• DATASET ENTRIES:

----------

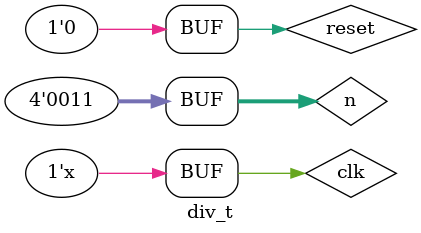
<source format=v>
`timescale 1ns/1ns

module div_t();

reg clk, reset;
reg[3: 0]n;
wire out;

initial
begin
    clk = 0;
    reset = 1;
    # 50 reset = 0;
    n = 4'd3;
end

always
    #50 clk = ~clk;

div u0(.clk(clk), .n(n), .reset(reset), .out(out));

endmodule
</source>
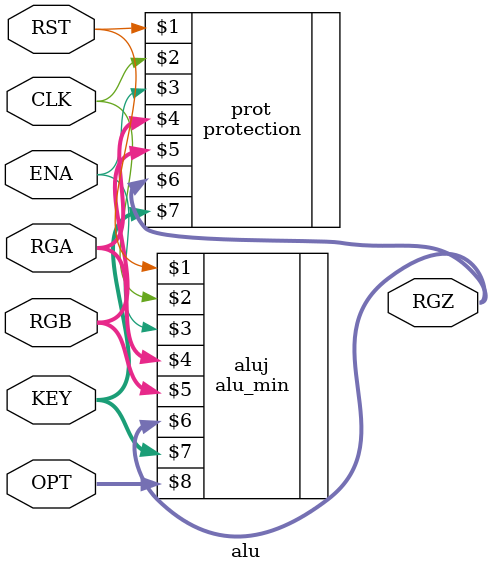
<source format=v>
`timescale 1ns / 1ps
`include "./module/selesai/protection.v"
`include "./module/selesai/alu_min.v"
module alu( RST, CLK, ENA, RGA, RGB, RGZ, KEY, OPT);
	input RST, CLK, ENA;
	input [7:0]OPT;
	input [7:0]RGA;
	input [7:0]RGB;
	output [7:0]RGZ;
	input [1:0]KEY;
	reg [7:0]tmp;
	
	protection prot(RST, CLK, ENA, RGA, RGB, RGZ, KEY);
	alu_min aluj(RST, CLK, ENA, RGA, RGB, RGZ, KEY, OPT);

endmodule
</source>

----------

• PROBLEM: Make a word-for-word copy of the records above, excluding all pictures.

• FINISHED EXERCISE:
<source format=v>
`timescale 1ns/1ns

module div_t();

reg clk, reset;
reg[3: 0]n;
wire out;

initial
begin
    clk = 0;
    reset = 1;
    # 50 reset = 0;
    n = 4'd3;
end

always
    #50 clk = ~clk;

div u0(.clk(clk), .n(n), .reset(reset), .out(out));

endmodule
</source>
<source format=v>
`timescale 1ns / 1ps
`include "./module/selesai/protection.v"
`include "./module/selesai/alu_min.v"
module alu( RST, CLK, ENA, RGA, RGB, RGZ, KEY, OPT);
	input RST, CLK, ENA;
	input [7:0]OPT;
	input [7:0]RGA;
	input [7:0]RGB;
	output [7:0]RGZ;
	input [1:0]KEY;
	reg [7:0]tmp;
	
	protection prot(RST, CLK, ENA, RGA, RGB, RGZ, KEY);
	alu_min aluj(RST, CLK, ENA, RGA, RGB, RGZ, KEY, OPT);

endmodule
</source>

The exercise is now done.